Data to examine -
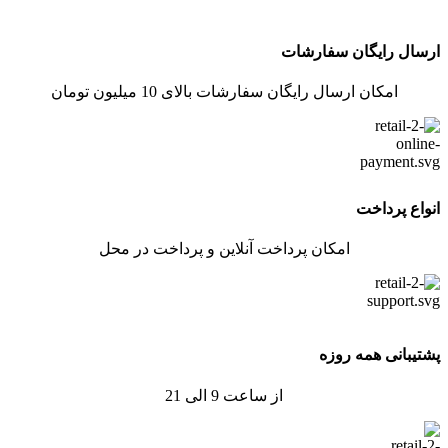
ارسال رایگان سفارشات
امکان ارسال رایگان سفارشات بالای 10 میلیون تومان
انواع پرداخت
امکان پرداخت آنلاین و پرداخت در محل
پشتیبانی همه روزه
از ساعت 9 الی 21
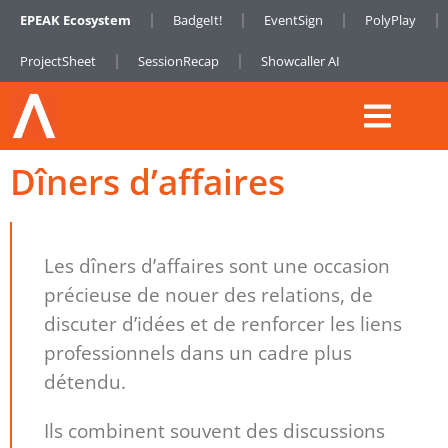
EPEAK Ecosystem
BadgeIt!
EventSign
PolyPlay
ProjectSheet
SessionRecap
Showcaller AI
Dîners d’affaires
Les dîners d’affaires sont une occasion
précieuse de nouer des relations, de
discuter d’idées et de renforcer les liens
professionnels dans un cadre plus
détendu.
Ils combinent souvent des discussions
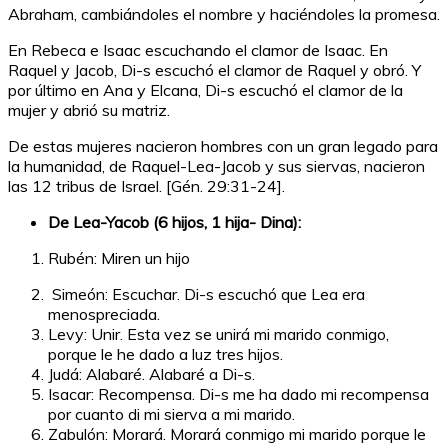
Abraham, cambiándoles el nombre y haciéndoles la promesa.
En Rebeca e Isaac escuchando el clamor de Isaac. En
Raquel y Jacob, Di-s escuchó el clamor de Raquel y obró. Y
por último en Ana y Elcana, Di-s escuchó el clamor de la
mujer y abrió su matriz.
De estas mujeres nacieron hombres con un gran legado para
la humanidad, de Raquel-Lea-Jacob y sus siervas, nacieron
las 12 tribus de Israel. [Gén. 29:31-24].
De Lea-Yacob (6 hijos, 1 hija- Dina):
Rubén: Miren un hijo
Simeón: Escuchar. Di-s escuchó que Lea era
menospreciada.
Levy: Unir. Esta vez se unirá mi marido conmigo,
porque le he dado a luz tres hijos.
Judá: Alabaré. Alabaré a Di-s.
Isacar: Recompensa. Di-s me ha dado mi recompensa
por cuanto di mi sierva a mi marido.
Zabulón: Morará. Morará conmigo mi marido porque le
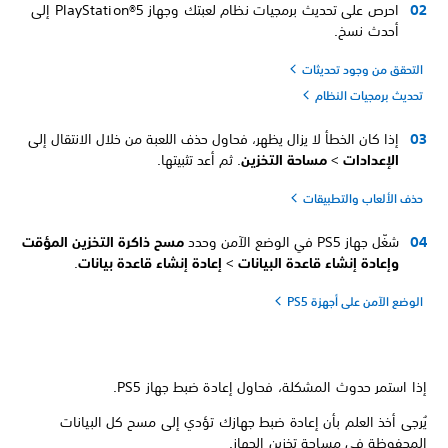
احرص على تحديث برمجيات نظام لعبتك وجهاز PlayStation®5 إلى
أحدث نسخ.
التحقق من وجود تحديثات
تحديث برمجيات النظام
إذا كان الخطأ لا يزال يظهر، فحاول حذف اللعبة من خلال الانتقال إلى
الإعدادات
>
مساحة التخزين
. ثم أعد تثبيتها.
حذف الألعاب والتطبيقات
شغّل جهاز PS5 في الوضع الآمن وحدد
مسح ذاكرة التخزين المؤقت
وإعادة إنشاء قاعدة البيانات
>
إعادة إنشاء قاعدة بيانات
.
الوضع الآمن على أجهزة PS5
إذا استمر حدوث المشكلة، فحاول إعادة ضبط جهاز PS5.
يُرجى أخذ العلم بأن إعادة ضبط جهازك تؤدي إلى مسح كل البيانات
المحفوظة في مساحة تخزين الجهاز.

Task objective - After removing each picture, print the entries above exactly as they were.

Task output -
ارسال رایگان سفارشات
امکان ارسال رایگان سفارشات بالای 10 میلیون تومان
انواع پرداخت
امکان پرداخت آنلاین و پرداخت در محل
پشتیبانی همه روزه
از ساعت 9 الی 21
EPEAK Ecosystem
BadgeIt!
EventSign
PolyPlay
ProjectSheet
SessionRecap
Showcaller AI
Dîners d’affaires
Les dîners d’affaires sont une occasion
précieuse de nouer des relations, de
discuter d’idées et de renforcer les liens
professionnels dans un cadre plus
détendu.
Ils combinent souvent des discussions
Abraham, cambiándoles el nombre y haciéndoles la promesa.
En Rebeca e Isaac escuchando el clamor de Isaac. En
Raquel y Jacob, Di-s escuchó el clamor de Raquel y obró. Y
por último en Ana y Elcana, Di-s escuchó el clamor de la
mujer y abrió su matriz.
De estas mujeres nacieron hombres con un gran legado para
la humanidad, de Raquel-Lea-Jacob y sus siervas, nacieron
las 12 tribus de Israel. [Gén. 29:31-24].
De Lea-Yacob (6 hijos, 1 hija- Dina):
Rubén: Miren un hijo
Simeón: Escuchar. Di-s escuchó que Lea era
menospreciada.
Levy: Unir. Esta vez se unirá mi marido conmigo,
porque le he dado a luz tres hijos.
Judá: Alabaré. Alabaré a Di-s.
Isacar: Recompensa. Di-s me ha dado mi recompensa
por cuanto di mi sierva a mi marido.
Zabulón: Morará. Morará conmigo mi marido porque le
احرص على تحديث برمجيات نظام لعبتك وجهاز PlayStation®5 إلى
أحدث نسخ.
التحقق من وجود تحديثات
تحديث برمجيات النظام
إذا كان الخطأ لا يزال يظهر، فحاول حذف اللعبة من خلال الانتقال إلى
الإعدادات
>
مساحة التخزين
. ثم أعد تثبيتها.
حذف الألعاب والتطبيقات
شغّل جهاز PS5 في الوضع الآمن وحدد
مسح ذاكرة التخزين المؤقت
وإعادة إنشاء قاعدة البيانات
>
إعادة إنشاء قاعدة بيانات
.
الوضع الآمن على أجهزة PS5
إذا استمر حدوث المشكلة، فحاول إعادة ضبط جهاز PS5.
يُرجى أخذ العلم بأن إعادة ضبط جهازك تؤدي إلى مسح كل البيانات
المحفوظة في مساحة تخزين الجهاز.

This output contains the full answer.